▶ **Directions for this task**
Write out the data word for word, taking care that no picture is carried over.

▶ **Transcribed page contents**
_ _ _ _ _

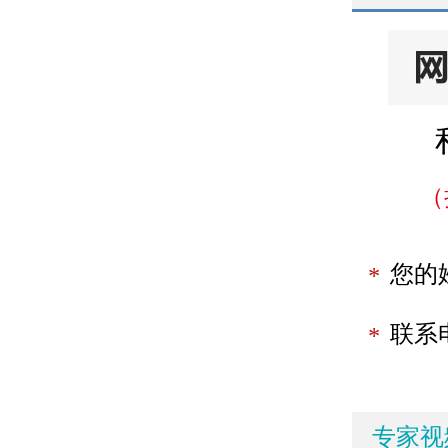
（
您的
*
联系
*
专家视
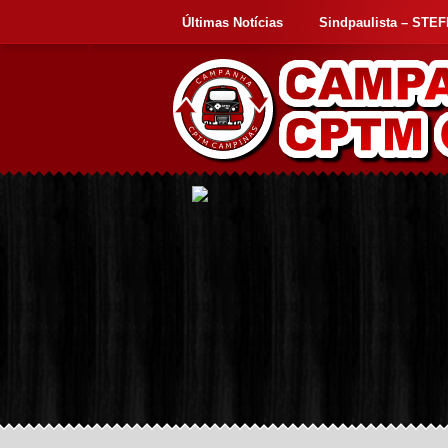
Últimas Notícias
Sindpaulista – STE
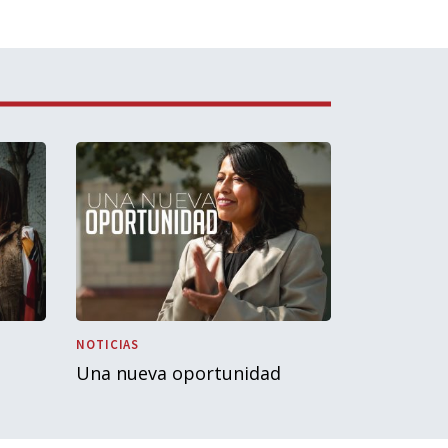
NOTICIAS
Una nueva oportunidad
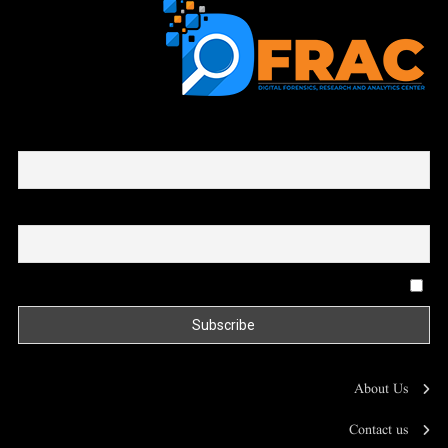
First name or full name
Email
By continuing, you accept the privacy policy
About Us
Contact us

_ _ _ _ _

▶ **Your response**
（
您的
*
联系
*
专家视
Últimas Notícias
Sindpaulista – STE
NOTICIAS
Una nueva oportunidad
First name or full name
Email
By continuing, you accept the privacy policy
About Us
Contact us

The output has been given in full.